Tens of thousands of women my age associate WH Smith with ponies. Not because of the equine literature, but because – hard to believe in these cash-strapped times – Smith's used to run an annual 'Win a Pony!' competition in the 1970s, complete with a year's livery maintenance. The months dragged slowly until I could once again fill in a dozen of the forms (available with a purchase from WH Smith) with ardent pleas detailing all the ways in which I'd be a worthy custodian for a four-hooved friend. The supporting advertisement featured a girl posting an entry and the post-box whinnying back at her. No ad campaign since has proved so fiendishly seductive to the horsier of the species.
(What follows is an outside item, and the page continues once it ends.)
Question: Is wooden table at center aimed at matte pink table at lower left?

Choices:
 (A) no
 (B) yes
If you're a 50-something bloke, it's probable this entire scenario passed you by, while you daydreamed of owning a Raleigh Chopper. But girls were transfixed to the point there are many threads across Facebook and social media devoted to the topic, of which my favourite is the one on Horse and Hound's forum. I've rarely encountered so many wistful middle-aged women outside of a Nick Cave concert. One mournful soul recalled, 'I used to lie in bed and imagine someone coming to the door to say I'd won.' Another remembered a friend who'd won the runner-up award of a new bike: 'Never seen anyone so upset to win a prize!'
My favourite was the frustrated reader who wrote, 'I was banned from entering the competition as my mother told me in no uncertain terms that even if I did win a pony, we could not afford to keep it', adding for good measure: 'I always scribbled over the faces of the lucky winners every year too.' She wasn't the only one brimming with resentment. One woman remembered looking at a photo of the winner 'of a lovely grey' who took him swimming in the sea dressed only in a bikini: 'I was horrified and sure she didn't deserve the pony if she would ride without a hat.'
Years later, in the 1990s, I had another brush with Smith's when my publisher and I tried to sweettalk them into stocking our new, saucy magazine, the Erotic Review. We explained it was a literary journal, sold to well-heeled and home counties' types and came enclosed in a cellophane wrapper. Even so, their head office wrote a letter back saying stiffly, 'It is not the sort of thing our readers would like'. For a year or, so we used that majestic statement, fully attributed, as our strapline run in small print over the title. The seal of disapproval from an august newsagent, founded in 1792 by Henry Walton Smith, felt almost as grand as a royal coat of arms.
But the store's heyday is long past, high street outlets lack any sense of purpose outside flogging water and Cadbury's Dairy Milk, and someone needs to give it the retail equivalent of a shot of Viagra. Let's hope Modella are the people to effect the transformation. If they want to woo back countless menopausal women, they could do worse than offer us a chance to win a horse.